* [BLOC DE TEXTE]:
————
Fabrice Delaye

JOURNALISTE

Fabrice Delaye a découvert Internet le 18 juillet 1994 sur les écrans des inventeurs du Web au CERN. La NASA diffusait ce jour-là les images prises quasi en direct par Hubble de la collision de la comète Shoemaker-Levy sur la planète Jupiter…Fasciné, il suit depuis ses intuitions sur les autoroutes de l’information, les sentiers de traverse de la biologie et étend ses explorations de la microélectronique aux infrastructures géantes de l’énergie.

L’idée ? Montrer aux lecteurs de Bilan les labos qui fabriquent notre futur immédiat; éclairer les bases créatives de notre économie. Responsable de la rubrique techno de Bilan depuis 2006 après avoir été correspondant de L’Agefi aux Etats-Unis en association avec la Technology Review du MIT, Fabrice Delaye est diplômé de l’Institut d’Etudes Politiques de Paris et de l’EPFL.

Membre du jury des SwissICT Awards, du comité éditorial de la conférence Lift et expert auprès de TA-Swiss à l’Académie Suisse des Arts et des Sciences, Fabrice Delaye est l’auteur de la première biographie du président de l’EPFL, Patrick Aebischer.

Populistes: leur ami, c’est la finance

Les leaders populistes ont bien retenu la leçon de démagogie donnée par François Hollande en 2012: «Mon ennemi, c’est la finance.» Inlassablement, ils jettent «les meurtriers de Wall Street» ou les «visages de l’oligarchie financière» à la vindicte des électeurs. Passons sur le fait que ces candidats antiriches ne sont souvent pas exactement pauvres pour observer à quel point «la finance», si tant est qu’il soit possible de donner une personnalité à une entité aussi diverse, n’est pas revancharde.
————
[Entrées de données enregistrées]
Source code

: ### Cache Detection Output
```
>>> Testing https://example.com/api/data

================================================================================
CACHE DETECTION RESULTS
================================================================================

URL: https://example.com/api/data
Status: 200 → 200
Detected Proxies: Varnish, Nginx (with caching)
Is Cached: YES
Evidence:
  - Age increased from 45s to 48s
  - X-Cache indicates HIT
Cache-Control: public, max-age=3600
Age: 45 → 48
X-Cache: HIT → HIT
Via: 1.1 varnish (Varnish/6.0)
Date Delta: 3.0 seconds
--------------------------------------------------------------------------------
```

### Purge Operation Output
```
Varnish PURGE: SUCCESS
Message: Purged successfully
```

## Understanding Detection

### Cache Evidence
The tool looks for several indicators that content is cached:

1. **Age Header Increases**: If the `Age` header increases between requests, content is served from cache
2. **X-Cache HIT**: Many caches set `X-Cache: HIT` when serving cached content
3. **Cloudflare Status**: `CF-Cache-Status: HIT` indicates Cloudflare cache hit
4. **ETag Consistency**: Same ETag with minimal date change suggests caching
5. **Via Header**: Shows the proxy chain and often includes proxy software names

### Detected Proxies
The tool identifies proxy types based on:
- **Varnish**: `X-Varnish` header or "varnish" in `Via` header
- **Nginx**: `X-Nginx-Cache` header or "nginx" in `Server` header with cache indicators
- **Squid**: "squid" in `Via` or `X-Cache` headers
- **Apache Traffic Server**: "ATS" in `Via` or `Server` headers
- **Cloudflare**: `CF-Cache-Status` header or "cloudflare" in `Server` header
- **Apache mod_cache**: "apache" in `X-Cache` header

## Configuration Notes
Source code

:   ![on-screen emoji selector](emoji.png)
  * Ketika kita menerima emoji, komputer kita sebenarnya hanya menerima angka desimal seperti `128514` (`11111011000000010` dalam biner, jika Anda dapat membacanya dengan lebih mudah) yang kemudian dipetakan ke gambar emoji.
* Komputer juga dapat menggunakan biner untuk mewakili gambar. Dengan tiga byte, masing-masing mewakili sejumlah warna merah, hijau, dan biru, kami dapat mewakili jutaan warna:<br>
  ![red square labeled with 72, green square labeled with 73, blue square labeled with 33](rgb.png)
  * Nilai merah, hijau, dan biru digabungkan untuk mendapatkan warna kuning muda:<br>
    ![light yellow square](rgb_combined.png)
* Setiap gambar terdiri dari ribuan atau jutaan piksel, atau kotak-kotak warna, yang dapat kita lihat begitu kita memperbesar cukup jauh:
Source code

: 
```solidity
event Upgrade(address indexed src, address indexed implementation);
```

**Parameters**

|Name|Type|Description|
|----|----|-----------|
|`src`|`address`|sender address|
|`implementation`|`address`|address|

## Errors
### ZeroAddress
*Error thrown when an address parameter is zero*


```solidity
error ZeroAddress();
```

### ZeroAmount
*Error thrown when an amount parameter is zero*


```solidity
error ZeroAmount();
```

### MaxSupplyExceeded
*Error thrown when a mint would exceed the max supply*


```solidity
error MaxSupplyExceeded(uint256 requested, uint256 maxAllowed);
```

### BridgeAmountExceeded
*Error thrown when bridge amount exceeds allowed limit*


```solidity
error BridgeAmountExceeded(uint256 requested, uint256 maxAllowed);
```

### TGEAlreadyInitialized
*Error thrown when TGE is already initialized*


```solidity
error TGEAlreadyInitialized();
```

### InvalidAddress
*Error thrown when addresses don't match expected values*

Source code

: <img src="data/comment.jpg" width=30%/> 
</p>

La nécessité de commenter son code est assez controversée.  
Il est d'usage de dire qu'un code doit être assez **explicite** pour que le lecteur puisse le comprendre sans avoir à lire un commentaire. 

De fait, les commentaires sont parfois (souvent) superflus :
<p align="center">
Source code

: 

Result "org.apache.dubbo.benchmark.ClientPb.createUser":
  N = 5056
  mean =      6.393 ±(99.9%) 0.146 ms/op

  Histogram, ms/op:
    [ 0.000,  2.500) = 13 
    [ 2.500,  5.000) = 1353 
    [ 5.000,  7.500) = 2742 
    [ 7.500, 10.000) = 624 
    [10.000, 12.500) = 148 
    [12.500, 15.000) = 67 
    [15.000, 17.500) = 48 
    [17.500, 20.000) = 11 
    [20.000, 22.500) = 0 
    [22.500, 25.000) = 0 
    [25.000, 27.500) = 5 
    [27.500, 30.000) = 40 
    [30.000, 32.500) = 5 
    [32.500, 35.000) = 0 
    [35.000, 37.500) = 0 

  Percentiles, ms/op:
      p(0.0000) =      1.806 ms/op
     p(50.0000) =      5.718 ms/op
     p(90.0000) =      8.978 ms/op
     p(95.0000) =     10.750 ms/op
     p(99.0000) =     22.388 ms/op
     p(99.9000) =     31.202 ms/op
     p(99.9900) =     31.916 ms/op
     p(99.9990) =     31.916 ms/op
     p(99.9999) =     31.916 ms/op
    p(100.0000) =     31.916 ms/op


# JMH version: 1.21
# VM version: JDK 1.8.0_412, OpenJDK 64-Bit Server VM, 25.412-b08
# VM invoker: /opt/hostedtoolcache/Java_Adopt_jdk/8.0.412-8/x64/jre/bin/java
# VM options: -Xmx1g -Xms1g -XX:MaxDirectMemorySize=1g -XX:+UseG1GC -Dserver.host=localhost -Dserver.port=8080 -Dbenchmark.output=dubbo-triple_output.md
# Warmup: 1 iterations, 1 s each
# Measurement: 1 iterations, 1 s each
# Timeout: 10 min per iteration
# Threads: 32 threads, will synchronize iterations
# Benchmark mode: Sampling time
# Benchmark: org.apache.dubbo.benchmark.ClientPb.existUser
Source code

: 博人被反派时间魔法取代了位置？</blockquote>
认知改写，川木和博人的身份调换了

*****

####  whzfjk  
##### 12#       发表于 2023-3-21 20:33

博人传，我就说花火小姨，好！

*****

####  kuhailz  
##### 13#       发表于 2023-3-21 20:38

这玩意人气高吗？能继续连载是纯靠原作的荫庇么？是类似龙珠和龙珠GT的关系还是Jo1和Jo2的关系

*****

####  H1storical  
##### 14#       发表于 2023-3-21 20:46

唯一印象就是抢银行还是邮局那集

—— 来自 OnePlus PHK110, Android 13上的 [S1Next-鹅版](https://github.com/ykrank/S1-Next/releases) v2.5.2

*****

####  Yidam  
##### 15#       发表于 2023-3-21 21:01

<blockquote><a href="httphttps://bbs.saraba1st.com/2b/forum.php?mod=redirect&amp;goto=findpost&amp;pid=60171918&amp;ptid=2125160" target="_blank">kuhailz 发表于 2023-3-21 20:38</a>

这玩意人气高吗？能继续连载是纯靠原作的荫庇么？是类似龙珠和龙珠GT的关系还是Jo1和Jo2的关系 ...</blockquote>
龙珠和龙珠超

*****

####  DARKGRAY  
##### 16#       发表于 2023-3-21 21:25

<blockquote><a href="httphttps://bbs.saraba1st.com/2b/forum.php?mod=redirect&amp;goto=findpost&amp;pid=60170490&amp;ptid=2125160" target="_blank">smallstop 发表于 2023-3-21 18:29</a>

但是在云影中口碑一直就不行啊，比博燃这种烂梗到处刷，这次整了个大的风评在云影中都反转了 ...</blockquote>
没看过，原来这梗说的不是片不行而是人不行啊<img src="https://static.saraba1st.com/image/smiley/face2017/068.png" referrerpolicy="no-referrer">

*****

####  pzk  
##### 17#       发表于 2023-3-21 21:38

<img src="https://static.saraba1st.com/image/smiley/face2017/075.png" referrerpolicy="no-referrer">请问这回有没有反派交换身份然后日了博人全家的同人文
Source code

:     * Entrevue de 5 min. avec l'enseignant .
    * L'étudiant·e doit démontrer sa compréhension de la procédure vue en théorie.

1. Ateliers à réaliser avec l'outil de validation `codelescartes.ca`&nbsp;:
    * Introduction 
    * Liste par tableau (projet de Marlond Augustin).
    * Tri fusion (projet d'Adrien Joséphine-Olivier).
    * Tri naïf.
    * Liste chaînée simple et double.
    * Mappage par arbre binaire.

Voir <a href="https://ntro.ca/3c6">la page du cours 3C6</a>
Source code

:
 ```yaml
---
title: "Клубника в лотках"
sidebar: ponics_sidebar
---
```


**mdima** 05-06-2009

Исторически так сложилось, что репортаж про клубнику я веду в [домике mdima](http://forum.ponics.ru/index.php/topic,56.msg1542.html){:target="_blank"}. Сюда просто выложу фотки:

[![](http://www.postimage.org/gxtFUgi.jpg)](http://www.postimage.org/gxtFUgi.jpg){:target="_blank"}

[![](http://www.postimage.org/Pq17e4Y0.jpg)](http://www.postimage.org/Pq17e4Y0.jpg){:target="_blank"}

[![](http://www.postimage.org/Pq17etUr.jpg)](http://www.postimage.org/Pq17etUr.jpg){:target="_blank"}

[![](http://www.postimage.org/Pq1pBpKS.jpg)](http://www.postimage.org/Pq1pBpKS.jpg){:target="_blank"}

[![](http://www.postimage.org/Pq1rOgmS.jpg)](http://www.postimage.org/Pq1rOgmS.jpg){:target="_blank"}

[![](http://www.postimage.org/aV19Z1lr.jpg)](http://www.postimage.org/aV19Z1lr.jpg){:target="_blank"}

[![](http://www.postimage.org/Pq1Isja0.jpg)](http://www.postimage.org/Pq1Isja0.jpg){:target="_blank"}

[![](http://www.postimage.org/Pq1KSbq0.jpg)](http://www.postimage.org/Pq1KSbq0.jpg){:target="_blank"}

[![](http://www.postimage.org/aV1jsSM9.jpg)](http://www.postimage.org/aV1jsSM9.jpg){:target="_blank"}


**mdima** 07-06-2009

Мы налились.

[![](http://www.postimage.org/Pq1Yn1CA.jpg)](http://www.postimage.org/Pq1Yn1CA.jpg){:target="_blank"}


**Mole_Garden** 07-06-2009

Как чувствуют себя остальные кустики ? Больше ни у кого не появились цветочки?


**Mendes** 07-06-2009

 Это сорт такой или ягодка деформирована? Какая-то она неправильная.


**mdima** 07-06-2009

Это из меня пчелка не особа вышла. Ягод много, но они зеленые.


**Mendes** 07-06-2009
————
* [ÉNONCÉ 1]:
Recopiez le passage de la page sur Fabrice Delaye qui va de « JOURNALISTE » jusqu'à « et de l’EPFL. » inclus.
* [ÉNONCÉ 2]:
Prolongez la page sur Fabrice Delaye et les populistes en reprenant juste après sa dernière phrase.

* [RÉSULTAT OBTENU 1]:
JOURNALISTE

Fabrice Delaye a découvert Internet le 18 juillet 1994 sur les écrans des inventeurs du Web au CERN. La NASA diffusait ce jour-là les images prises quasi en direct par Hubble de la collision de la comète Shoemaker-Levy sur la planète Jupiter…Fasciné, il suit depuis ses intuitions sur les autoroutes de l’information, les sentiers de traverse de la biologie et étend ses explorations de la microélectronique aux infrastructures géantes de l’énergie.

L’idée ? Montrer aux lecteurs de Bilan les labos qui fabriquent notre futur immédiat; éclairer les bases créatives de notre économie. Responsable de la rubrique techno de Bilan depuis 2006 après avoir été correspondant de L’Agefi aux Etats-Unis en association avec la Technology Review du MIT, Fabrice Delaye est diplômé de l’Institut d’Etudes Politiques de Paris et de l’EPFL.

* [RÉSULTAT OBTENU 2]:
Après le rally boursier qui a suivi l’élection de Donald Trump, Satyen Mehta, manager du hedge fund Neon Liberty Capital à New York, s’est intéressé à la performance des marchés actions des pays qui ont élu des leaders issus de mouvements populistes de la Pologne aux Philippines. Sur trois ans, le retour sur investissement est en moyenne de 155% avec des pointes à 250% pour la Thaïlande de Thaksin Shinawatra et de 300% pour la Turquie d’Erdogan. Les leaders populistes de gauche sont encore mieux pour la bourse que ceux classés à droite avec un gain moyen de 221% contre 122% sur trois ans. 

L’explication tiendrait à l’injection d’argent dans l’économie qui suit l’arrivée de ces politiciens. Toutefois, si l’effet boursier est durable avec des performances de 355% à 5 ans, il s’accompagne systématiquement d’une augmentation équivalente de dettes. Si bien qu’en définitive la bulle populiste crève comme toutes les autres pour cause de surendettement.